WHAT THE TASK REQUIRES: Rewrite every line of the rows below as a single numbered list. Omit blank lines and the picture placeholders.

Stored dataset entries:
######

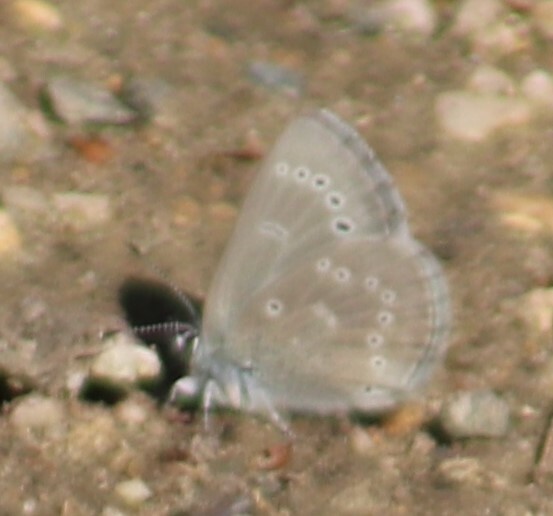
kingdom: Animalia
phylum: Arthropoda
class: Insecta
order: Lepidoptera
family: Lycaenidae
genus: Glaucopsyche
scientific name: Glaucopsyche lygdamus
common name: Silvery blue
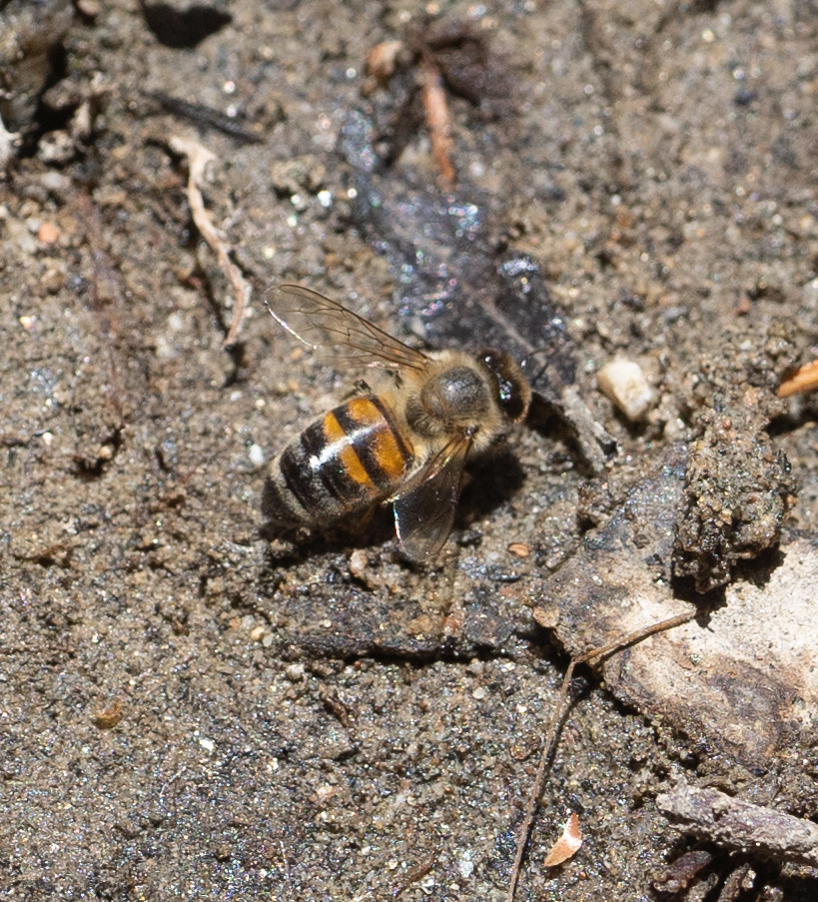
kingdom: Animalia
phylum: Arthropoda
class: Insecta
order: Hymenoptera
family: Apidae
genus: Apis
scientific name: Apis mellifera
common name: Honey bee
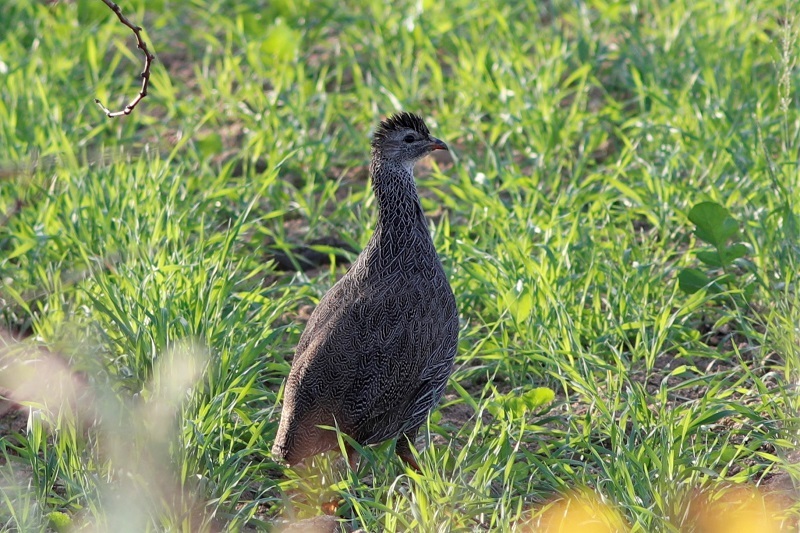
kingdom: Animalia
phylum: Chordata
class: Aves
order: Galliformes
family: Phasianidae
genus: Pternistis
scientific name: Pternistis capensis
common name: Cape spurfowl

######

TASK RESPONSE:
1. kingdom: Animalia
2. phylum: Arthropoda
3. class: Insecta
4. order: Lepidoptera
5. family: Lycaenidae
6. genus: Glaucopsyche
7. scientific name: Glaucopsyche lygdamus
8. common name: Silvery blue
9. kingdom: Animalia
10. phylum: Arthropoda
11. class: Insecta
12. order: Hymenoptera
13. family: Apidae
14. genus: Apis
15. scientific name: Apis mellifera
16. common name: Honey bee
17. kingdom: Animalia
18. phylum: Chordata
19. class: Aves
20. order: Galliformes
21. family: Phasianidae
22. genus: Pternistis
23. scientific name: Pternistis capensis
24. common name: Cape spurfowl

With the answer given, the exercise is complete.